Data source was PubMed.
Publications reporting genotypic susceptibility-testing methods and gyrase gene mutations in M. leprae clinical strains.
In 25 studies meeting our inclusion criteria, 2884 M. leprae isolates were analysed (2236 for gyrA only (77%) and 755 for both gyrA and gyrB (26%)): 3.8% of isolates had gyrA mutations (n = 110), mostly at position 91 (n = 75, 68%) and 0.8% gyrB mutations (n = 6). Since we found discrepancies regarding the location of substitutions associated with FQ resistance, we established a consensus numbering system to properly number the mutations. We also designed a 3D model of the M. leprae DNA gyrase to predict the impact of mutations whose role in FQ-susceptibility has not been demonstrated previously.
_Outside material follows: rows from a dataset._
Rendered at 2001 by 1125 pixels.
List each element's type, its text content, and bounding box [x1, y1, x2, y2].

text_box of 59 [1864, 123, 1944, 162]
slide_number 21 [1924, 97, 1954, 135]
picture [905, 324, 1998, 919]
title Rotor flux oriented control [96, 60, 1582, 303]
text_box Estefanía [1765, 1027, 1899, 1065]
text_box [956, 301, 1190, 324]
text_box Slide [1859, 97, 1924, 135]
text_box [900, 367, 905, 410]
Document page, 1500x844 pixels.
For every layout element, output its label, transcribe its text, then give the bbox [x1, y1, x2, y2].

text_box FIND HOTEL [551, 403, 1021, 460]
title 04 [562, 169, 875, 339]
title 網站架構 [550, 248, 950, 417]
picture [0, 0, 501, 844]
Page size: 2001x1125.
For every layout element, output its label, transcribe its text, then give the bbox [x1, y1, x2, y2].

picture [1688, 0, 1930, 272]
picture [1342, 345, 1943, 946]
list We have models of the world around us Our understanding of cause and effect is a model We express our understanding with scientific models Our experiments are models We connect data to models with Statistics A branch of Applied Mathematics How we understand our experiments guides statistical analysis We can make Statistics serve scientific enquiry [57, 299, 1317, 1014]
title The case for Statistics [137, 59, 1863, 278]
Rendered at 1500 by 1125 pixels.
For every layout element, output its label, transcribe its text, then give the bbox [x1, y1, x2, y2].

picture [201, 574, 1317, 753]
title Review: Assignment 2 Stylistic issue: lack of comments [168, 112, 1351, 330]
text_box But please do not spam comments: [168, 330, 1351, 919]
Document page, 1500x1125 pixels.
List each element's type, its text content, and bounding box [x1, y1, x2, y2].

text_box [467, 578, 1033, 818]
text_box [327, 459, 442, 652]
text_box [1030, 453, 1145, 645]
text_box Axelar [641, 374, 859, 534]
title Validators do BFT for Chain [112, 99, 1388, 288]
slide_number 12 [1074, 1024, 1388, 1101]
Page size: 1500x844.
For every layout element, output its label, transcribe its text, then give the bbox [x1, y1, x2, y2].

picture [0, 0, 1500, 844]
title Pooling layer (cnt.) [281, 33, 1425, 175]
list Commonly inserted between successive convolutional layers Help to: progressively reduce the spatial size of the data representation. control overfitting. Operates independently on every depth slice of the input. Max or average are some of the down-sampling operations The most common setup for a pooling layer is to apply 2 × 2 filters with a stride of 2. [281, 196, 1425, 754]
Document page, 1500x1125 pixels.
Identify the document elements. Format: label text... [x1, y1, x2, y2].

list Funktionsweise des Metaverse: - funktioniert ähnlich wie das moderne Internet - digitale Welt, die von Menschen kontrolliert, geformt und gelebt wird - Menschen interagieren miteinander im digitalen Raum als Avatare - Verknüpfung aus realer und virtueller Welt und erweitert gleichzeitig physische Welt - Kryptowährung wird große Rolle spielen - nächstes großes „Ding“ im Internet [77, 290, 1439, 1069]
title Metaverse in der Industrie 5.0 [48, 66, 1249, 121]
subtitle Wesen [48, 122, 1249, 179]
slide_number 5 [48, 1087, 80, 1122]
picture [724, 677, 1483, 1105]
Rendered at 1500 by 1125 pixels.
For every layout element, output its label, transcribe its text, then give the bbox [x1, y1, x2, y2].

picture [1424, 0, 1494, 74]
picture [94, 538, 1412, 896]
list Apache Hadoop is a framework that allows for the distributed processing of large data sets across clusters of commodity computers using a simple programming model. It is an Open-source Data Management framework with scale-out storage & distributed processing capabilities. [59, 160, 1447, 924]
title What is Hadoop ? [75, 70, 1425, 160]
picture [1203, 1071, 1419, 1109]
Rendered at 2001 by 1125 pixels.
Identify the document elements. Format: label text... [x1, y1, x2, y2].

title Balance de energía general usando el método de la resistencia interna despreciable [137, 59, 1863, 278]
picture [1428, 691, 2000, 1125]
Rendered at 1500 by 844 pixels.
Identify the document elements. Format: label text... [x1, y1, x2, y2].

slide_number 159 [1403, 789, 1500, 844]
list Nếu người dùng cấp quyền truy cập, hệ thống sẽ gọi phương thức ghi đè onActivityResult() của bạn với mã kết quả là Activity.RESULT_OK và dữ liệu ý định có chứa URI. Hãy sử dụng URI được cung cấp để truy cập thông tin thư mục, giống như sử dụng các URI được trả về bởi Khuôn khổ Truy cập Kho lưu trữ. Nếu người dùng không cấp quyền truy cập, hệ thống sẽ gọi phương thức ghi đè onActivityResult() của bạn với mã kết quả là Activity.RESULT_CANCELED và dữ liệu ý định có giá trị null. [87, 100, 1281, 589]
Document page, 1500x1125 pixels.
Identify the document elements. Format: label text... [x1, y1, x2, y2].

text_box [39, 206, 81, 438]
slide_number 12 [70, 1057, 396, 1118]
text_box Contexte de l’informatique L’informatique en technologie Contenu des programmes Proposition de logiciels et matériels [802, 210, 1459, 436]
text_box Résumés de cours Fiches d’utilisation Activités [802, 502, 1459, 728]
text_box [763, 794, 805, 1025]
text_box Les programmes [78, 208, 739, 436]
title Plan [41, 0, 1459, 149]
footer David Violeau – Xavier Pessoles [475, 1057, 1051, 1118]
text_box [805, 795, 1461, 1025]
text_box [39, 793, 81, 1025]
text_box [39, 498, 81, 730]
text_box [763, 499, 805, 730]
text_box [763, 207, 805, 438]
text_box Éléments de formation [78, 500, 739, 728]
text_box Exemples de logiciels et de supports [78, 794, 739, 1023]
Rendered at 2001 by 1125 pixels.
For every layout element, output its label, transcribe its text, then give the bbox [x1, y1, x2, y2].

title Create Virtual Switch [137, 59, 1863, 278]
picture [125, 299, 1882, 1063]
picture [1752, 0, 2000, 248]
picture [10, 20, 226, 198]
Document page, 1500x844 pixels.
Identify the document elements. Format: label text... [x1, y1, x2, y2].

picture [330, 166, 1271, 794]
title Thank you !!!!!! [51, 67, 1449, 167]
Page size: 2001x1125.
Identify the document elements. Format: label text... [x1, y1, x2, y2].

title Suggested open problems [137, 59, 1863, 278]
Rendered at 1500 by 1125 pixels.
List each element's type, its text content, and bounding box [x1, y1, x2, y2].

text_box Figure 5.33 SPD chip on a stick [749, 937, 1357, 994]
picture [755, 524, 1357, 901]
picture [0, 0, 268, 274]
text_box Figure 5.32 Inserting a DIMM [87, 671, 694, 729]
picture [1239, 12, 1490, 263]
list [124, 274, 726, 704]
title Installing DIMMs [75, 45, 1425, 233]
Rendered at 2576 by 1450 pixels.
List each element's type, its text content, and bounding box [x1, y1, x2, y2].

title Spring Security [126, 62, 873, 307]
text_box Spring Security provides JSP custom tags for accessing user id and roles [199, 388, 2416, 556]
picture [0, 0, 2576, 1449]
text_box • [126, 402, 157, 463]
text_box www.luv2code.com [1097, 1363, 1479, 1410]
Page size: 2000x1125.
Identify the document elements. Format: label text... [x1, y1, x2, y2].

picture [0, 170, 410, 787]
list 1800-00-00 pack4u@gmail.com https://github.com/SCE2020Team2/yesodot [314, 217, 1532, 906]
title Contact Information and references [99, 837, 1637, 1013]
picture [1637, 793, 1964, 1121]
Mutations in DNA gyrase are observed in 4% of the M. leprae clinical isolates. To solve discrepancies among publications and to distinguish between mutations associated with FQ resistance or susceptibility, the consensus numbering system we proposed as well as the 3D model of the M. leprae gyrase for the evaluation of the impact of unknown mutations in FQ resistance, will provide help for resistance surveillance.
麻风分枝杆菌无法在体外生长,这给其抗微生物药物耐药性(AMR)调查带来了挑战。目前主要采用分子方法来诊断麻风分枝杆菌的 AMR,以提供有关突变及其影响的可靠数据。氟喹诺酮类(FQs)是治疗麻风病的有效药物,也是多药耐药情况下的主要二线药物。
本研究旨在进行系统评价:(a)描述临床分离的麻风分枝杆菌中所有 DNA 回旋酶基因突变特征;(b)区分与 FQ 耐药或敏感相关的突变;(c)为麻风分枝杆菌 GyrA 和 GyrB 制定共识编号系统。
数据来源为 PubMed。
报道了麻风分枝杆菌临床株基因药敏检测方法和回旋酶基因突变的出版物。
在符合纳入标准的 25 项研究中,共分析了 2884 株麻风分枝杆菌分离株(仅 2236 株进行了 gyrA 分析(77%),755 株进行了 gyrA 和 gyrB 分析(26%)):3.8%的分离株存在 gyrA 突变(n=110),主要位于位置 91(n=75,68%)和 0.8% gyrB 突变(n=6)。由于我们发现与 FQ 耐药相关的替代位置存在差异,因此我们建立了一个共识编号系统,以正确编号突变。我们还设计了麻风分枝杆菌 DNA 回旋酶的 3D 模型,以预测先前未证明与 FQ 敏感性相关的突变的影响。
在 4%的麻风分枝杆菌临床分离株中观察到 DNA 回旋酶突变。为了解决文献中的差异,并区分与 FQ 耐药或敏感相关的突变,我们提出的共识编号系统以及麻风分枝杆菌回旋酶的 3D 模型,用于评估未知 FQ 耐药性突变的影响,将为耐药监测提供帮助。